El club ya entró en un concurso de acreedores por este motivo en 2014. Para salvar esa situación, el acuerdo a que se llegó entonces fue la creación de una sociedad gestora que se encargara de poner el dinero para hacer crecer al club y, de paso, tomar las decisiones más importantes. A modo muy resumido, quedó entonces la gestora por un lado y el club deportivo por otro. En esta gestora hay socios del club. De hecho, Vigil es su presidente. Esta solución, sin embargo, ha caído en el mismo problema, al estar el Chas tan encorsetado por sus estatutos.

Según concretan desde el despacho de abogados, la cuenta de explotación de la gestora ha venido presentando déficits con el paso de los años. Hasta tal punto que en tiempos recientes ha tenido severos problemas para hacer frente al pago de algunas de sus obligaciones.
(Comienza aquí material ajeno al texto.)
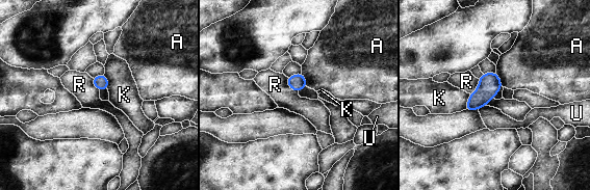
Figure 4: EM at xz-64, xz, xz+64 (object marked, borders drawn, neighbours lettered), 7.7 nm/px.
look(em, planes, borders, same)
A todo ello hay que sumarle dos importantes inversiones que tiene que hacer el Chas sí o sí. Por un lado, la Confederación Hidrográfica del Cantábrico exige hacer obras de saneamiento para evitar vertidos. Y, por otro, el Ayuntamiento reclama actuaciones de accesibilidad en la piscina y los edificios para recuperar la licencia de actividad. Entre ambas, el monto supera el millón de euros.

El plan, avalado por un juez

Con esta tormenta perfecta, el Chas en una situación muy delicada. Estaría abocado a otro concurso. Si bien, ahora esta herramienta no sería efectiva por varios motivos, entre otros, porque las obligaciones de la gestora, en un 70 por ciento, repercutirían en el Chas. "Esta situación supondría la desaparición del club", concretan desde Alvargonzález Asociados. El Chas se aferra a ese plan para salir adelante. Este plan entraña llegar a acuerdos con los acreedores. Acuerdos que luego son avalados por un juez como si fueran una sentencia.

Para llegar a esos acuerdos, el club necesita liquidez. De ahí, la ampliación de capital para nutrir a la nueva sociedad. Ese proceso está dirigido a los socios. Se compara el número total de socios con la cantidad que se necesita. Y se busca la parte proporcional que cada uno tiene queaportar para llegar a esa cifra. Como hay que buscar casi un millón y medio de euros y hay pocos socios, podría darse el caso de que algunos quisieran colaborar pero no pudieran hacerlo por lo elevada de la cantidad.

Para ello se articula otro mecanismo. El Chas sacará participaciones sociales por valor de 500 euros de tal forma que cada socio puede adquirir tantas como quiera hasta llegar a ese tope máximo que le correspondería de su parte proporcional. En el caso de que no se llegue a la cantidad necesaria, se haría una segunda vuelta con los socios que han participado en la primera y luego una tercera con los que han ido a la segunda. De no conseguirlo, el proceso se abriría a inversores externos. De esta forma, se considera que el Chas puede salvar su comprometida situación garantizando en todo momento que los socios vayan a poder seguir manteniendo su club como siempre.